After Algeria's oil minister Youcef Yousfi announced the North African country was to increase its downstream capacity in April through the construction of six new refineries, Daewoo Engineering & Construction Co Ltd has won a US$647.2mn order to build petroleum treatment facilities from Sonatrach First Calgary Petroleums LP, consisting of Algerian government-owned oil company Sonatrach, and the Italian oil company Eni's affiliate First Calgary Petroleums.
For the next 34 months, with completion expected in 2016, Daewoo E&C will develop through an Engineering, Procurement and Construction (EPC) contract, a central oil processing unit and additional facilities which can manage 32,000 barrels per day (b/d) in the Berkine region, southeast Algeria. The facility will connect to 36 oil wells in the field located in Berkin Basin's block 405b. The project will see the creation of a network for crude collection, a separation and oil desalting unit, a gas re-injection station and a second station for injecting water.
Daewoo has recently seen an uptick in construction awards for projects in the Middle East and within the energy and utilities and industrial construction sectors. The South Korean builder has recently won US$709mn service contract to develop Iraq's largest gas field in the western province of Anbar. Similarly, the company also won a US$521.49mn order from Japan's JGC Corp to build naphtha treatment and other facilities for a refinery in Jazan, Saudi Arabia.
Looking toward future opportunities, with numerous Middle Eastern countries developing their nuclear power capacity, as part of a South Korean consortium with Korean Atomic Energy Research Institute, Daewoo secured permission to build Jordan's first nuclear reactor.

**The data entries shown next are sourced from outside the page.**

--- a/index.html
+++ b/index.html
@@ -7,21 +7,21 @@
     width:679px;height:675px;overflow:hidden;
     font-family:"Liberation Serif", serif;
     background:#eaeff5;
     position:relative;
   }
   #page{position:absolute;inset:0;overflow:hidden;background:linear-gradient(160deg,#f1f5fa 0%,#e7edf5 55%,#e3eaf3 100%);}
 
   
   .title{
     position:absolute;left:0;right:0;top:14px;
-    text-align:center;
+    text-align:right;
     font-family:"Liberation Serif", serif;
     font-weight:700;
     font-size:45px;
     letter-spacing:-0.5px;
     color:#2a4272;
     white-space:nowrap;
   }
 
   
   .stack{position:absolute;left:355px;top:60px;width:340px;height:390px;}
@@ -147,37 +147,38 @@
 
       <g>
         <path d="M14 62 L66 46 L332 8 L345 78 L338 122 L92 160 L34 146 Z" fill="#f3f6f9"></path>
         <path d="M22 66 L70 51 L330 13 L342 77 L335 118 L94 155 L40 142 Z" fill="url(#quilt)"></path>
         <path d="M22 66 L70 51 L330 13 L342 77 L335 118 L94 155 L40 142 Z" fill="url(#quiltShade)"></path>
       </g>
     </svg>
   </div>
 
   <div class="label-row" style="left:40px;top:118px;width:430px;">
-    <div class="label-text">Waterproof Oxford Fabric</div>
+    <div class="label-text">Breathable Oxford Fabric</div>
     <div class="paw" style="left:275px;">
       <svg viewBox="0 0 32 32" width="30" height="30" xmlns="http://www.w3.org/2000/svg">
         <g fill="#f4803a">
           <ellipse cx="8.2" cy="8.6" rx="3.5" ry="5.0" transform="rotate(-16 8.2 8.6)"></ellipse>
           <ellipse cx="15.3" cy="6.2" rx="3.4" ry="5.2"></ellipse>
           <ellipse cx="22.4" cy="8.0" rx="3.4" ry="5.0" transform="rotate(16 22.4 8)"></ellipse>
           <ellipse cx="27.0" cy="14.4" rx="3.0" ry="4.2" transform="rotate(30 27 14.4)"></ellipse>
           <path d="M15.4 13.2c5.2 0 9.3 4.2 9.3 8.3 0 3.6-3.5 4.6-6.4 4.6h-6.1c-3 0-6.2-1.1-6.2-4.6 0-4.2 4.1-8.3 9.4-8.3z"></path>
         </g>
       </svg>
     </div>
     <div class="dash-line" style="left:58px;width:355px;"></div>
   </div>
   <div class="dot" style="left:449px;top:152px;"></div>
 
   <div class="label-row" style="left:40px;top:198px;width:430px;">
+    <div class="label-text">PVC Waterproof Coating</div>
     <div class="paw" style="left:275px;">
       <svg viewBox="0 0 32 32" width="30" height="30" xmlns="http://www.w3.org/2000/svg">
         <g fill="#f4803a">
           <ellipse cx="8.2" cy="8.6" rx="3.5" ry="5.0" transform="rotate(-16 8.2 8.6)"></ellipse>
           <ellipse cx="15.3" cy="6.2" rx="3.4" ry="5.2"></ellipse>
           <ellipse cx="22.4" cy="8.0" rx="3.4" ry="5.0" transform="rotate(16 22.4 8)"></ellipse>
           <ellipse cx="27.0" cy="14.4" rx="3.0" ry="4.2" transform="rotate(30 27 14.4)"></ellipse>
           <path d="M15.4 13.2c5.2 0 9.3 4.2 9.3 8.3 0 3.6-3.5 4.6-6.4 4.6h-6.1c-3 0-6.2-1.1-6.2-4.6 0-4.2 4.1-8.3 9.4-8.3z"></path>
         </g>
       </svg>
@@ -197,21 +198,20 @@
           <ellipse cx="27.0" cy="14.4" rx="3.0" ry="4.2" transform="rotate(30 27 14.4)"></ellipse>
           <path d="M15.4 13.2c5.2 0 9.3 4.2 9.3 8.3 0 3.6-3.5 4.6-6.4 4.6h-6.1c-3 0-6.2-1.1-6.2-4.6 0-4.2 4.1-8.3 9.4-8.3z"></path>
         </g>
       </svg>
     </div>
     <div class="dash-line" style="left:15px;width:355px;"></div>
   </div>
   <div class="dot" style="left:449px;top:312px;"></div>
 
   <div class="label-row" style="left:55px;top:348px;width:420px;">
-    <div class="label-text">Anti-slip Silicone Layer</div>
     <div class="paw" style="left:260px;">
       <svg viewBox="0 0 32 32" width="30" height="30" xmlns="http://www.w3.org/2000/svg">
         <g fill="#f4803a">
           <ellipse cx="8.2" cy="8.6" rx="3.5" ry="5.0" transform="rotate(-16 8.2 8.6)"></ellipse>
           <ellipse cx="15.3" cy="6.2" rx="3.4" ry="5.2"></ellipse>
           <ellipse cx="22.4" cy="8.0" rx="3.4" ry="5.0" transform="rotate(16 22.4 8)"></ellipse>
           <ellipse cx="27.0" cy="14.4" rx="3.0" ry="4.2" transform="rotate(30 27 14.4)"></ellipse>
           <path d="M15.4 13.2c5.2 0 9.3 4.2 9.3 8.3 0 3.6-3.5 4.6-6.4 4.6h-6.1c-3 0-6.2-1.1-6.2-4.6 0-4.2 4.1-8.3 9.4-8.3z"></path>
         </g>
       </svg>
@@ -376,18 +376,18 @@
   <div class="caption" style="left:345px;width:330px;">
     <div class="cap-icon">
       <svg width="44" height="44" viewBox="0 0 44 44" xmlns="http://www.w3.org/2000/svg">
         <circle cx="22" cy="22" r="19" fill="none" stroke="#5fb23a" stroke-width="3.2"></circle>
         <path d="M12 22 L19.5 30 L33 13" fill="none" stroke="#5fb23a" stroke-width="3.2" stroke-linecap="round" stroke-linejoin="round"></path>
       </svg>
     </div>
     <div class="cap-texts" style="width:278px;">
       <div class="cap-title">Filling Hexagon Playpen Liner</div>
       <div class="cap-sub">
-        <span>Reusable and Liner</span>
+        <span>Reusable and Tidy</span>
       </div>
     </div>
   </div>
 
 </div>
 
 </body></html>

We expect further EPC wins for Daewoo and other Asian heavy engineering firms across the Middle East over the coming years, in light of attempts by governments to move up the export value chain of the oil and gas industries by refining products domestically and selling higher value refined products abroad after meeting local demand.

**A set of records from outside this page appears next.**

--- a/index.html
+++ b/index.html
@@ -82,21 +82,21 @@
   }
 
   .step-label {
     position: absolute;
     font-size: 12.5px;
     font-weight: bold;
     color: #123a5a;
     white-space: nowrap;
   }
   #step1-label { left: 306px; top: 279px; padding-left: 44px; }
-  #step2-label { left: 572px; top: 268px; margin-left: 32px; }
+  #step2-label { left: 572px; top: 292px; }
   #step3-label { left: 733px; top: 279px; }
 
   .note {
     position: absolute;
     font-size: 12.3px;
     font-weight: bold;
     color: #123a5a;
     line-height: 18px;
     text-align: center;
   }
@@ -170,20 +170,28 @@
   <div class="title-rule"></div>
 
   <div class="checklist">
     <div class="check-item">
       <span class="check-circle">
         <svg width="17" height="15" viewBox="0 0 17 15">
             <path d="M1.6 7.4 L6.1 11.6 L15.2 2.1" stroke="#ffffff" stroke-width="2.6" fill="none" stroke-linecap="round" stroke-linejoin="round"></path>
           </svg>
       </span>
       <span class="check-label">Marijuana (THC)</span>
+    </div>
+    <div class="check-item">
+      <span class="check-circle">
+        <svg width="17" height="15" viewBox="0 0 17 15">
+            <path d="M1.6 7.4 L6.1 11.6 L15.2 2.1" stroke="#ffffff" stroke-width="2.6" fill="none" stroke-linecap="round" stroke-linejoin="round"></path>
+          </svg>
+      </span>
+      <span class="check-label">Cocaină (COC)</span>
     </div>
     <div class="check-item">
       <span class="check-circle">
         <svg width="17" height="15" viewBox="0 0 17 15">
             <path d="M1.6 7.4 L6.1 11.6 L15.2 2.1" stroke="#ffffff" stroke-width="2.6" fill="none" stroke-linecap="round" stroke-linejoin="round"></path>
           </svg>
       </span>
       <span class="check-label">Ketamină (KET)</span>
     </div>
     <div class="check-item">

|Refinery Investments To Increase Capacity|
|Refining Capacity (000b/d) and Growth (% Change Year-on-year)|
Whilst this project is a good step towards realising the Algerian government's goal to increase its refining capacity to 60mn tonnes per year, compared with the current capacity of 30mn, we highlight that there are numerous risks currently plaguing Algeria's oil and gas industry which may see other large refinery investments stall or even be cancelled. The security situation in Algeria after the January 2013 terrorist attack on the In Amenas gas plant, which killed 40 local and foreign workers, continues to put off investors. BP chief executive Bob Dudley revealed that as a result of the attack, previously scheduled projects would not come online in 2014 and would be dependent on the security situation ( see 'BP Delay Highlights Regional Security Challenges', 30 October).

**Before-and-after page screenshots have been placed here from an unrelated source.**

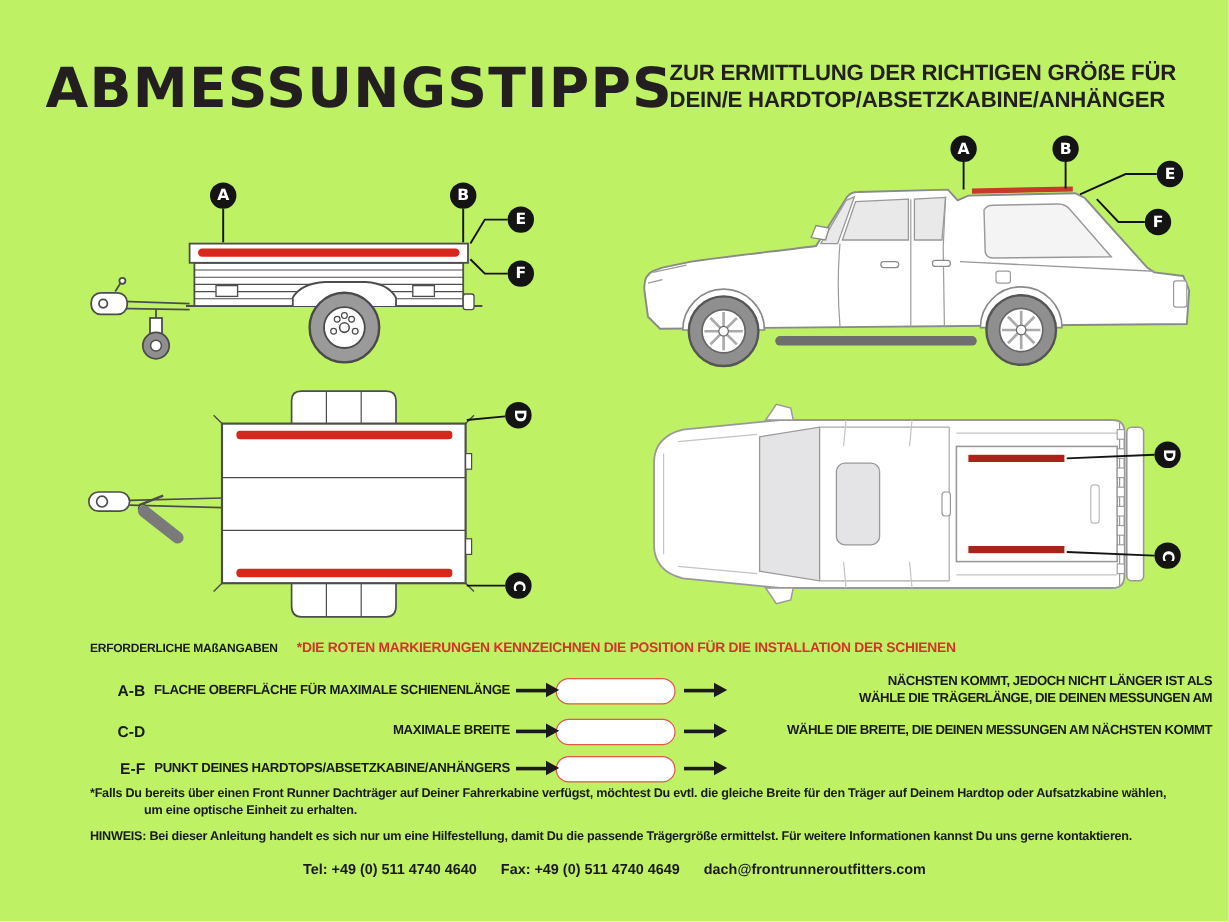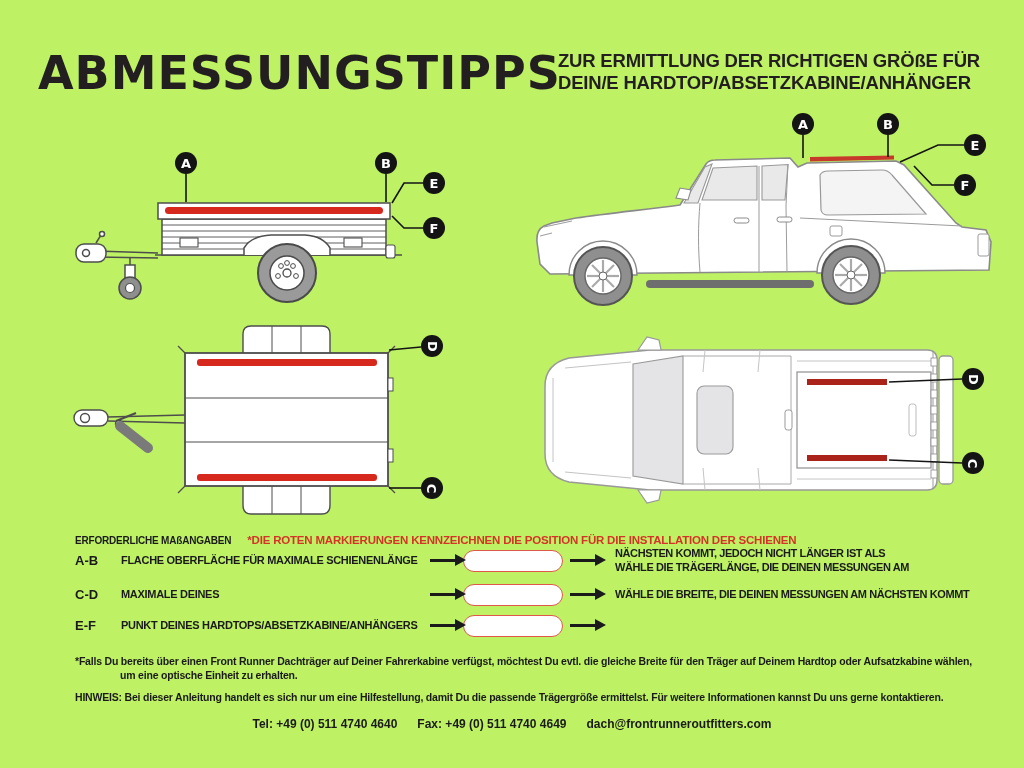--- a/index.html
+++ b/index.html
@@ -37,21 +37,21 @@
     font-family:"DejaVu Sans", sans-serif;
   }
   .marker.rot span { display:block; transform:rotate(90deg); }
 
   
   #measure { position:absolute; left:75px; top:534px; width:935px; }
   .m-head { display:flex; gap:16px; align-items:baseline; }
   .m-head .h1 { font-size:10px; font-weight:700; letter-spacing:-0.2px; }
   .m-head .h2 { font-size:11.5px; font-weight:700; letter-spacing:-0.2px; color:#d63328; }
 
-  .m-rows { margin-top:1px; }
+  .m-rows { margin-top:16px;text-align:right; }
   .m-row {
     display:grid;
     grid-template-columns:46px 304px 36px 104px 36px 1fr;
     align-items:center; margin-bottom:9px;
   }
   .m-code  { font-size:13px; font-weight:700; }
   .m-label { font-size:11px; font-weight:700; letter-spacing:-0.3px; line-height:1.25; }
   .m-result{ font-size:11px; font-weight:700; letter-spacing:-0.4px; line-height:1.25; padding-left:14px; }
 
   .arrow { width:26px; height:3px; background:#1a1a1a; position:relative; margin:0 auto; }
@@ -334,21 +334,21 @@
         <div class="arrow"></div>
         <div class="m-result">
           <div>NÄCHSTEN KOMMT, JEDOCH NICHT LÄNGER IST ALS</div>
           <div>WÄHLE DIE TRÄGERLÄNGE, DIE DEINEN MESSUNGEN AM</div>
         </div>
       </div>
 
       <div class="m-row">
         <div class="m-code">C-D</div>
         <div class="m-label">
-          <div>MAXIMALE DEINES</div>
+          <div>MAXIMALE BREITE</div>
           <div></div>
         </div>
         <div class="arrow"></div>
         <div class="pill"></div>
         <div class="arrow"></div>
         <div class="m-result">
           <div>WÄHLE DIE BREITE, DIE DEINEN MESSUNGEN AM NÄCHSTEN KOMMT</div>
           <div></div>
         </div>
       </div>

|Realised Refineries Would Provide Upside|
|Construction Industry Value (US$bn) and Real Growth (% Change Year-on-year)|
Although we have previously highlighted that the Algerian construction market is opening up and could offer new opportunities for foreign firms in the housing and infrastructure sectors, the oil and gas sector will continue be a key component of our forecasts ( see 'Open Doors For Construction Market: Opportunities And Risks', 23 July). As such, the potential threat to investments in the oil and gas sector poses a downside risk to those forecasts, which currently stand at an average 4.9% real growth between 2014 and 2018 and then 6.8% from 2018 to the end of our forecast period in 2023.
That said, should the six planned refineries move forward as the Berkine facility appears to be doing so, then our construction outlook would improve. Whilst the security risks weigh heavily, a new tax regime should help spur investment in the oil and gas sector. Despite having increased complexity and unpredictability, BMI's Oil and Gas team believe the new tax system reform offers a slight improvement in the investment environment for international oil companies (IOCs) compared to the previous regime. As such, should the security situation improve, we expect investment to be forthcoming.